By: Charles Owen-Jackson
April 28, 2022
A European perspective on the cybersecurity impact of Russia's invasion of Ukraine
By: Charles Owen-Jackson
April 28, 2022
Russia's illegal invasion of Ukraine highlights growing concerns across Europe and beyond, not just in terms of military conflict but also cyberwarfare.
When Russia launched a full-scale invasion of its neighbor on February 24, 2022, it quickly became clear that Ukraine could end up on the front lines of a much greater threat waged against the entire western world. In response, the EU has been hard at work mobilizing a cyber defense team of both civilian and military professionals to help protect Ukraine and the rest of Europe from Kremlin-backed threat actors.
What are Russia's cyber targets in Europe and beyond?
Unsurprisingly, Ukraine is Russia's primary target for cyberattacks. In the past decade, these have included coordinated attacks on the country's power grids and other critical infrastructure assets and supply chains. Other attacks in recent years have targeted EU and NATO countries as well, including Estonia, France, Germany, and Poland. The US has also been a target, with CNN reporting in 2015 Russian cyberattacks against the White House itself.

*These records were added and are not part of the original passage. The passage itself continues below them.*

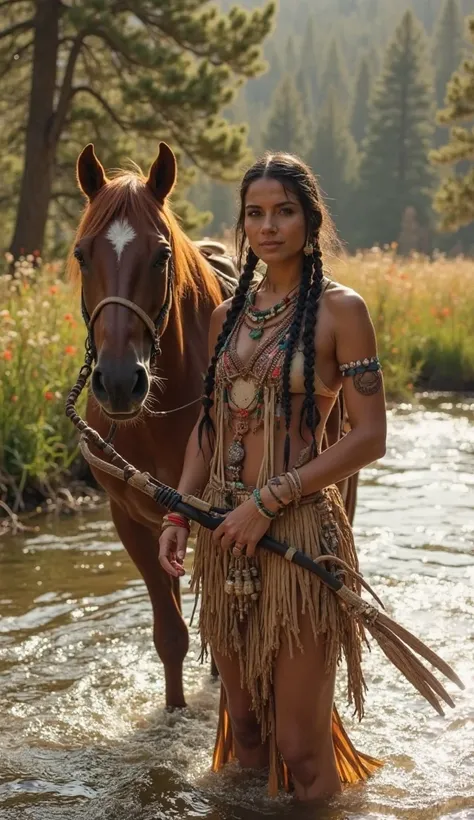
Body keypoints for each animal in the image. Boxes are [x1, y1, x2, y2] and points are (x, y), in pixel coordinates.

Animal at [68, 141, 235, 704]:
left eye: (161, 256)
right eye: (81, 254)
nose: (120, 382)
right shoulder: (133, 522)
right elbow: (171, 636)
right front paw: (175, 709)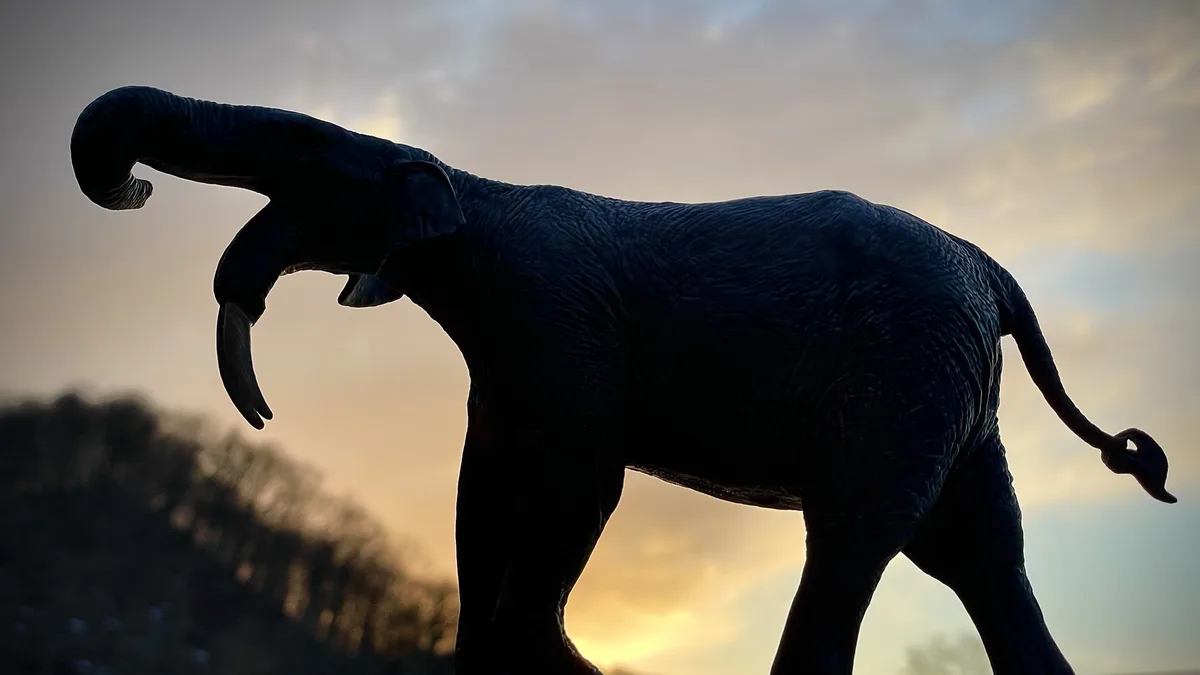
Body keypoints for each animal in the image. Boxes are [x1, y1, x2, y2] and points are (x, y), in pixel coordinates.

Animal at [70, 85, 1175, 675]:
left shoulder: (554, 324)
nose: (134, 186)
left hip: (905, 375)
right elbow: (484, 501)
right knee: (981, 557)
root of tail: (995, 274)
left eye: (309, 156)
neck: (471, 189)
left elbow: (576, 488)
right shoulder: (506, 370)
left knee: (860, 539)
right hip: (958, 399)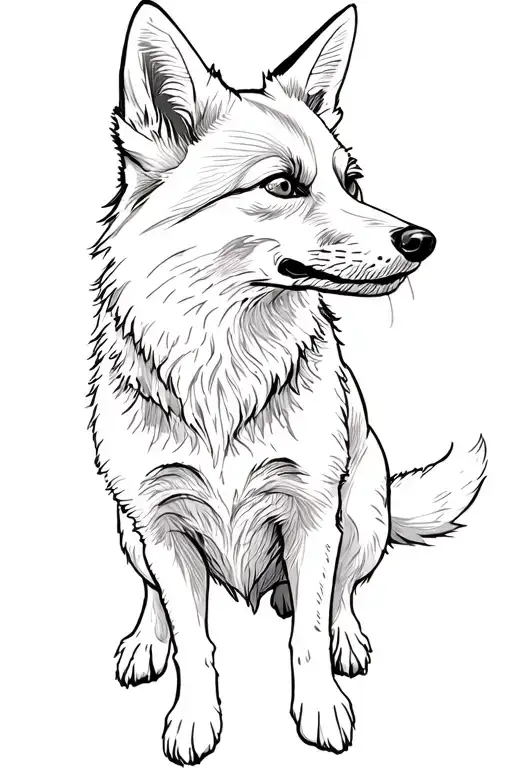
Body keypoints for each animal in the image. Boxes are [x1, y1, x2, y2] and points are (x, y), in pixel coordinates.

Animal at [89, 2, 487, 764]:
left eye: (353, 183)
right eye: (281, 185)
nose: (422, 240)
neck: (226, 359)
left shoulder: (311, 511)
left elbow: (305, 633)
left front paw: (321, 707)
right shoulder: (161, 521)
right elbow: (194, 640)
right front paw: (193, 717)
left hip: (362, 510)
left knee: (341, 591)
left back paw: (343, 635)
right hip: (129, 530)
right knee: (156, 597)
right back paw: (146, 639)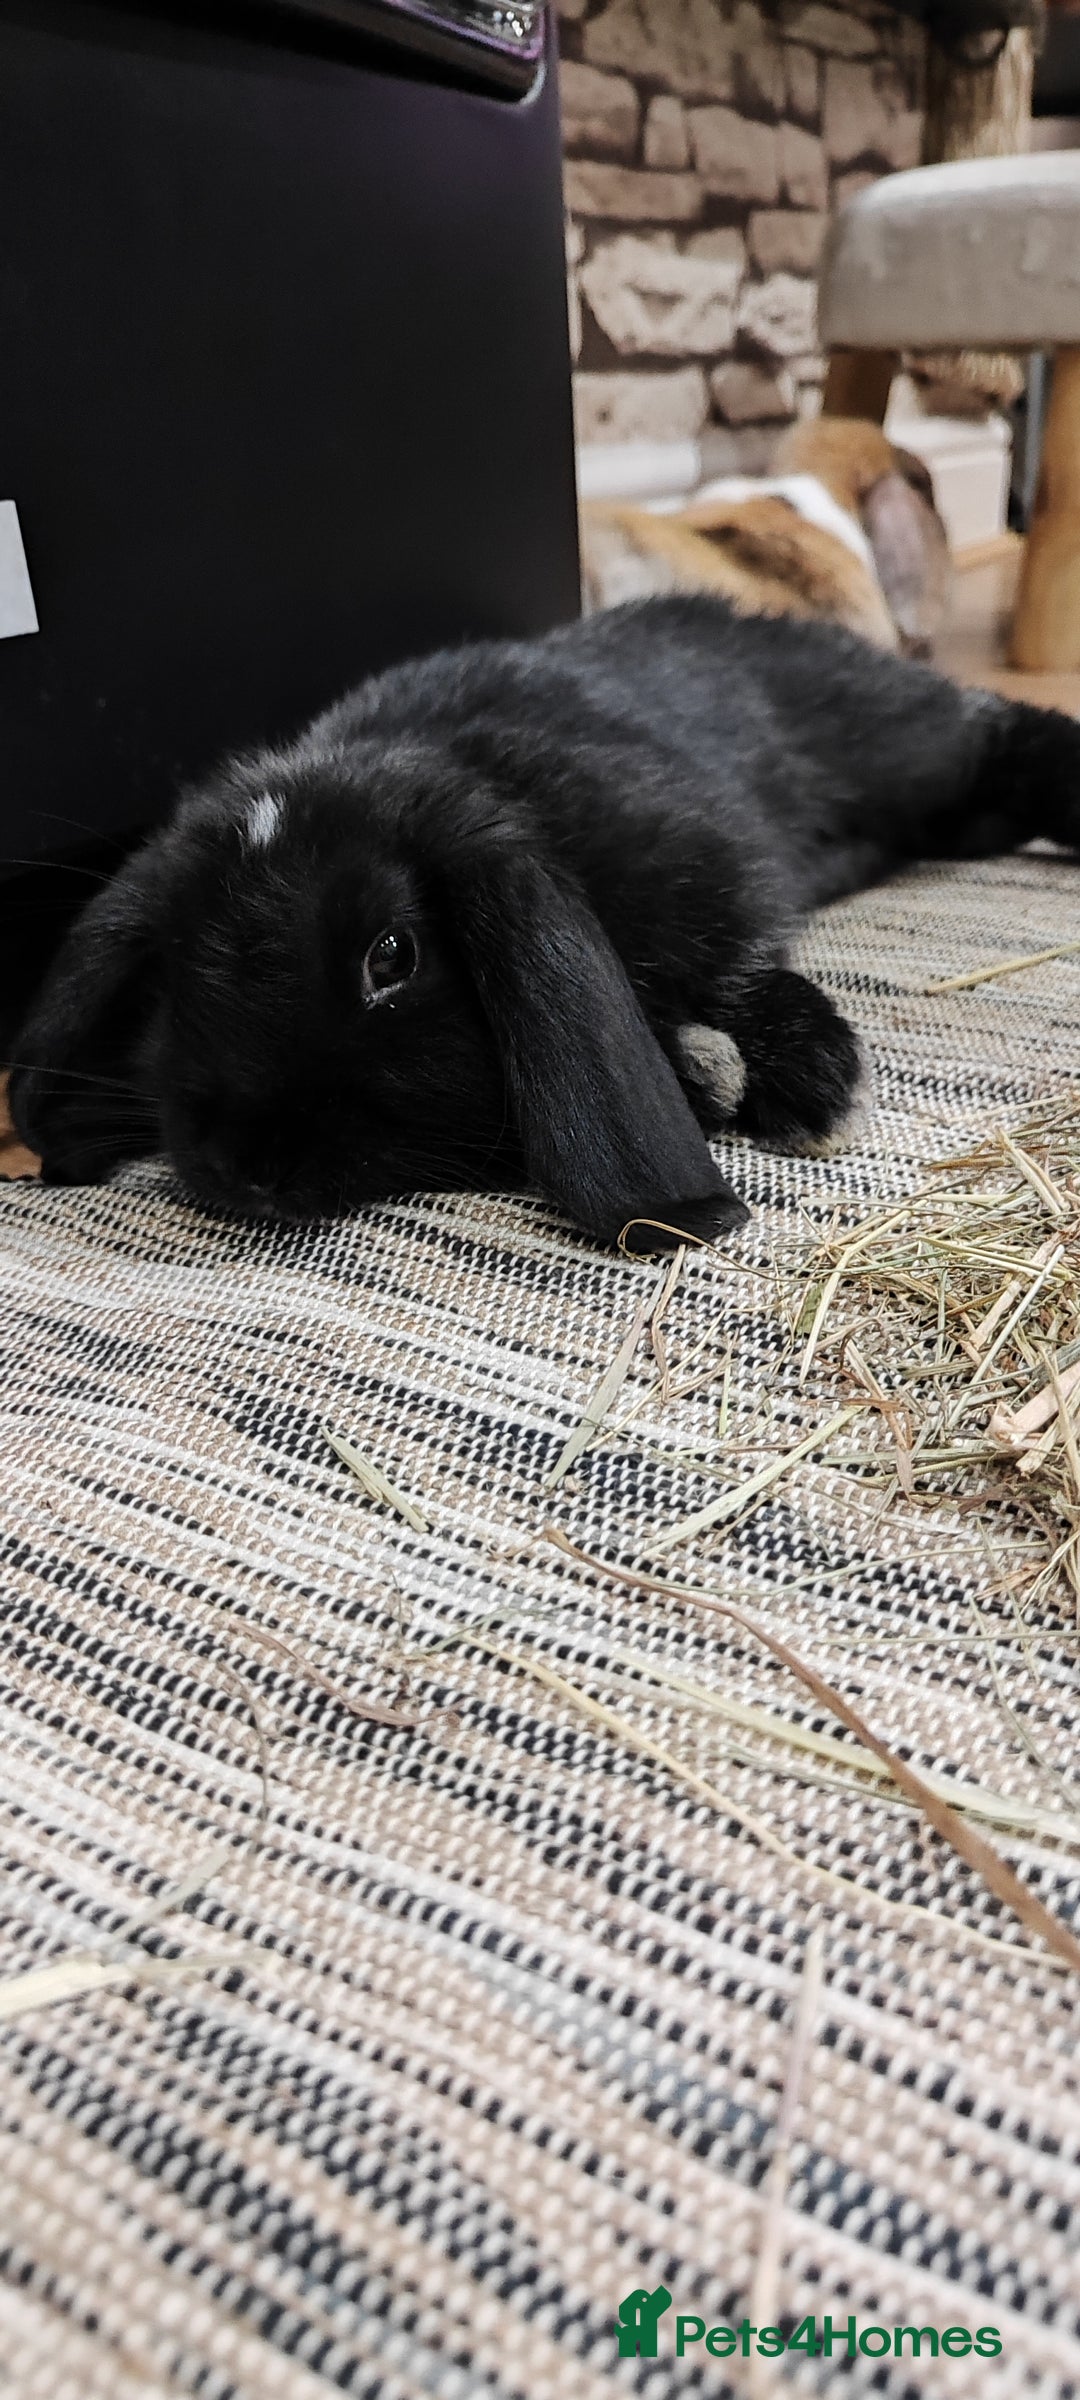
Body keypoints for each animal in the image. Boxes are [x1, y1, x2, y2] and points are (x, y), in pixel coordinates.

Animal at [9, 591, 1080, 1253]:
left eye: (391, 956)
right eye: (172, 972)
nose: (243, 1167)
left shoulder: (711, 864)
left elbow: (736, 964)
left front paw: (809, 1081)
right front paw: (711, 1075)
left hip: (891, 741)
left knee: (997, 731)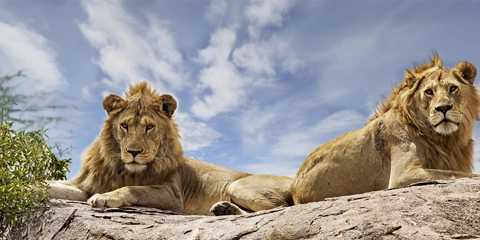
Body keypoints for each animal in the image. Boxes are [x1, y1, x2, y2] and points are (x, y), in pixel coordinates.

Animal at [47, 81, 292, 215]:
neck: (120, 167)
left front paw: (105, 198)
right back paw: (225, 210)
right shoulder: (86, 184)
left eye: (149, 127)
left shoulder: (172, 195)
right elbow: (54, 186)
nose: (134, 153)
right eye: (125, 126)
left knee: (279, 208)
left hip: (237, 185)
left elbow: (132, 189)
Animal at [290, 53, 480, 203]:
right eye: (428, 92)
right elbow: (465, 175)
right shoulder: (403, 174)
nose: (443, 108)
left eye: (453, 88)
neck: (445, 140)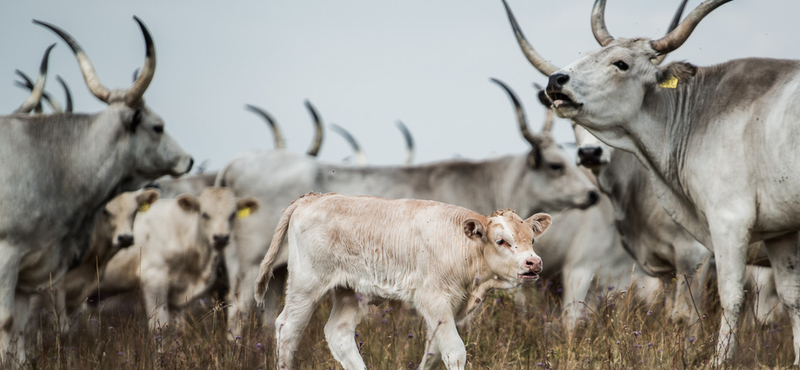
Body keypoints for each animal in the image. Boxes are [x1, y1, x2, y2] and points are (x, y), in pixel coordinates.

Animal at [0, 18, 192, 362]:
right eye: (157, 127)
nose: (188, 160)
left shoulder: (30, 270)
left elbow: (19, 332)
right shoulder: (9, 257)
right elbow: (10, 323)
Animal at [504, 0, 800, 364]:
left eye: (621, 63)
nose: (556, 78)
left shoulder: (717, 235)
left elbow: (722, 302)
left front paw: (714, 361)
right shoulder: (779, 231)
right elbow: (790, 299)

Cyber attacks orchestrated by Russia take many different forms, and there are many different threat actors involved. Arguably, the most dangerous ones are those orchestrated by Russia's intelligence agencies, which are directly funded by the Kremlin and often launch attacks in cyberespionage. Other attacks, especially those that cause direct economic or social disruption, tend to be orchestrated by Russia-based cybercrime syndicates in the name of financial gain. It is widely believed among Western security experts that these groups, while not officially endorsed by the Kremlin, are allowed to operate freely, provided they do not target companies or individuals in Russia or its allies.
The day before Russia invaded Ukraine, Slovak internet security company ESET reported widespread DDoS attacks and previously unknown data wiper malware deployed in Ukraine. Among the targets were government organizations, ministries, and financial institutions. While these were relatively simple attacks without far-reaching consequences, they do make clear the growing threat of cyberwarfare not just against Ukraine but also its allies in Europe and North America.
It was widely feared that, in the early stages of Russia's invasion of Ukraine, it would launch attacks to shut down the country's critical infrastructure and communication services. Although this did not transpire, security experts have little doubt that Russia is instead leveraging its digital capabilities for the purposes of cyberespionage. These attacks have already reached beyond the borders of Ukraine to target military assets in Poland with phishing scams to obtain confidential information. Not only is cyberespionage a direct threat to the target country's national security – any information compromised might also be manipulated and misappropriated in an attempt for Russia to justify its actions.
For those 5,000 miles away in the US, which has made clear its intention to avoid direct military involvement in the conflict, it might be easy to shrug off the threat of Russian cyberattacks. However, the Cybersecurity and Infrastructure Security Agency (CISA) has already warned all organizations and individuals in the US to prepare for the possibility of sophisticated attacks, such as advanced persistent threats (APTs). Moreover, given the severity of the sanctions levied against Russia in response to its invasion of Ukraine, it is likely a matter of when – rather than if – this happens.
How is Europe preparing for cyberattacks?
The EU's Cyber Rapid Response Team is comprised of cybersecurity experts from six participating member states coordinated by Lithuania. The move came as Ukrainian officials warned about cyberattacks ahead of the invasion. Recent events notwithstanding, cyberattacks waged by Russia against Ukraine and the West are nothing new. Since the start of the war in Donbas in 2014, Ukraine has been a testing ground for cyberwarfare.
The increasing danger of cyberattacks and cyber espionage is top of mind for the EU, NATO, and other geopolitical blocs. Political leaders and security experts continue to warn businesses and individuals about the risks and develop responses to the threats. The need for multilayered cyber defenses and proactive strategies has never been clearer when countering increasingly sophisticated threats orchestrated by rogue and hostile regimes.
Several countries in Europe, including Romania, Hungary, Poland, and Finland, have called upon EU leaders to implement a 'digital shield' to protect the region's critical infrastructure and ensure the continuity of vital economic, defensive, and societal operations. With new malware and other attack vectors emerging every day, widespread training and awareness, bolstered by cutting-edge technical measures, has never been more important.
It is clear, especially from the Central and Eastern European perspective, that, so long as the current Kremlin regime exists, the dual threat of cyber warfare and cyberespionage waged by Russia and its allies is not likely to subside. Those on the frontlines of Russia's invasion present a stark warning that the entire western world is a potential target.